SEOUL, April 23 (Yonhap) -- South Korea's gold bourse is drawing a weaker-than-expected attention from investors, with a turnover staying well below what authorities anticipated one month after its opening, data showed on Wednesday.
The gold bourse was launched on March 24 as the country struggles to bring the unregulated market into the open as well as broaden its taxation base.
The data compiled by the Korea Exchange (KRX), the gold bourse operator, show the daily turnover has averaged 3.6 kilograms per day, lower than the hoped-for amount of some 10 kg. The cumulative value of gold traded came in at 3.52 billion won (US$3.38 million), according to the data.
Given that some 30 kg of gold are traded a day by private dealers, the gold bourse's performance is disappointing.
"The turnover is weak at the moment, but we expect a steady rise given its convenience for trading and price merit," said the KRX.
The operator said it would redouble efforts to vitalize the gold bourse and set up a transparent and fair trading system.
South Koreans hold an estimated 720 tons of gold, seven times the 104 tons kept at the central bank, and gold trading volume reaches some 100 tons on an annual basis, about 70 percent of which is believed to be traded illegally to avoid taxes.
The data showed retail investors accounted for 51 percent of total trading.
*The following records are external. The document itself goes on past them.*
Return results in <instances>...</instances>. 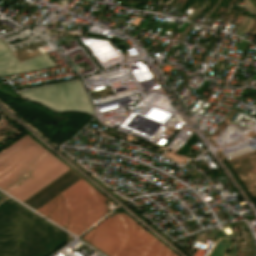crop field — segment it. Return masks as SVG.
I'll return each instance as SVG.
<instances>
[{
	"instance_id": "5a996713",
	"label": "crop field",
	"mask_w": 256,
	"mask_h": 256,
	"mask_svg": "<svg viewBox=\"0 0 256 256\" xmlns=\"http://www.w3.org/2000/svg\"><path fill=\"white\" fill-rule=\"evenodd\" d=\"M219 1H220V0H218V2H217L216 5L213 7V9L217 6V4L219 3ZM213 9H212V10H213ZM212 10L207 14L206 18H207L208 15L212 12ZM206 18H205V19H206ZM203 20H204V19H203ZM204 21H205V20H204ZM204 21H203V22H204ZM202 25H203V23H202Z\"/></svg>"
},
{
	"instance_id": "d8731c3e",
	"label": "crop field",
	"mask_w": 256,
	"mask_h": 256,
	"mask_svg": "<svg viewBox=\"0 0 256 256\" xmlns=\"http://www.w3.org/2000/svg\"><path fill=\"white\" fill-rule=\"evenodd\" d=\"M242 2H243L244 4H245V2H246V4H247L250 8H252L254 11H256V8L249 2V0H245V2H244V1H242ZM246 4H245V5H246ZM247 5H246V6H247ZM248 6H247V7H248ZM249 7H248V8H249ZM250 8H249V9H250ZM250 10H251V9H250ZM253 10H251V11L256 14V12H254Z\"/></svg>"
},
{
	"instance_id": "3316defc",
	"label": "crop field",
	"mask_w": 256,
	"mask_h": 256,
	"mask_svg": "<svg viewBox=\"0 0 256 256\" xmlns=\"http://www.w3.org/2000/svg\"><path fill=\"white\" fill-rule=\"evenodd\" d=\"M192 26H193V25H191L190 28L187 30V32L184 34V37H185V35L188 33V31L191 29Z\"/></svg>"
},
{
	"instance_id": "e52e79f7",
	"label": "crop field",
	"mask_w": 256,
	"mask_h": 256,
	"mask_svg": "<svg viewBox=\"0 0 256 256\" xmlns=\"http://www.w3.org/2000/svg\"><path fill=\"white\" fill-rule=\"evenodd\" d=\"M204 2H205V0H204L197 8H199ZM200 9H201V7H200L197 11H199ZM195 11H196V10H194V11L190 14V16L187 18V20L190 19V17L195 13ZM197 11H196V12H197ZM195 17H196V14H194V15L191 17L190 21H192Z\"/></svg>"
},
{
	"instance_id": "8a807250",
	"label": "crop field",
	"mask_w": 256,
	"mask_h": 256,
	"mask_svg": "<svg viewBox=\"0 0 256 256\" xmlns=\"http://www.w3.org/2000/svg\"><path fill=\"white\" fill-rule=\"evenodd\" d=\"M67 169L27 135L0 153V188L23 201Z\"/></svg>"
},
{
	"instance_id": "dd49c442",
	"label": "crop field",
	"mask_w": 256,
	"mask_h": 256,
	"mask_svg": "<svg viewBox=\"0 0 256 256\" xmlns=\"http://www.w3.org/2000/svg\"><path fill=\"white\" fill-rule=\"evenodd\" d=\"M251 18L248 17V19L246 20V22L244 23V25L241 28V31H244L245 27L247 26V24L249 23ZM253 20L251 19L250 23L248 24L247 28L245 29L246 32H248L250 26L252 25Z\"/></svg>"
},
{
	"instance_id": "34b2d1b8",
	"label": "crop field",
	"mask_w": 256,
	"mask_h": 256,
	"mask_svg": "<svg viewBox=\"0 0 256 256\" xmlns=\"http://www.w3.org/2000/svg\"><path fill=\"white\" fill-rule=\"evenodd\" d=\"M106 200L82 178L36 211L78 235L108 213Z\"/></svg>"
},
{
	"instance_id": "ac0d7876",
	"label": "crop field",
	"mask_w": 256,
	"mask_h": 256,
	"mask_svg": "<svg viewBox=\"0 0 256 256\" xmlns=\"http://www.w3.org/2000/svg\"><path fill=\"white\" fill-rule=\"evenodd\" d=\"M82 239L109 256H176L124 213L104 219Z\"/></svg>"
},
{
	"instance_id": "28ad6ade",
	"label": "crop field",
	"mask_w": 256,
	"mask_h": 256,
	"mask_svg": "<svg viewBox=\"0 0 256 256\" xmlns=\"http://www.w3.org/2000/svg\"><path fill=\"white\" fill-rule=\"evenodd\" d=\"M1 198V197H0Z\"/></svg>"
},
{
	"instance_id": "f4fd0767",
	"label": "crop field",
	"mask_w": 256,
	"mask_h": 256,
	"mask_svg": "<svg viewBox=\"0 0 256 256\" xmlns=\"http://www.w3.org/2000/svg\"><path fill=\"white\" fill-rule=\"evenodd\" d=\"M57 66L47 55L19 63L0 40V77Z\"/></svg>"
},
{
	"instance_id": "412701ff",
	"label": "crop field",
	"mask_w": 256,
	"mask_h": 256,
	"mask_svg": "<svg viewBox=\"0 0 256 256\" xmlns=\"http://www.w3.org/2000/svg\"><path fill=\"white\" fill-rule=\"evenodd\" d=\"M18 93L55 111H83L93 114L92 105L80 80L24 90Z\"/></svg>"
}]
</instances>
The KRX said it would consider introducing additional measures to woo more dealers, wholesalers and registered members into actively participating in the trading.
Currently, nine securities firms and 56 dealers, importers and wholesalers are registered as members of the bourse, the KRX said.
Analysts said the gold bourse was less popular among investors who were chasing after risky assets such as stocks rather than safer ones like gold.
Also, a slump in gold prices has also held them at bay, according to the analysts. In 2013, the gold prices plunged some 28 percent, ending a 12-year bull run. The gold price is expected to stay between $1,200 and $1,300 an ounce this year, little changed from last year's levels, as a recovery in the U.S. economy and the strengthening U.S. dollar would limit the gains.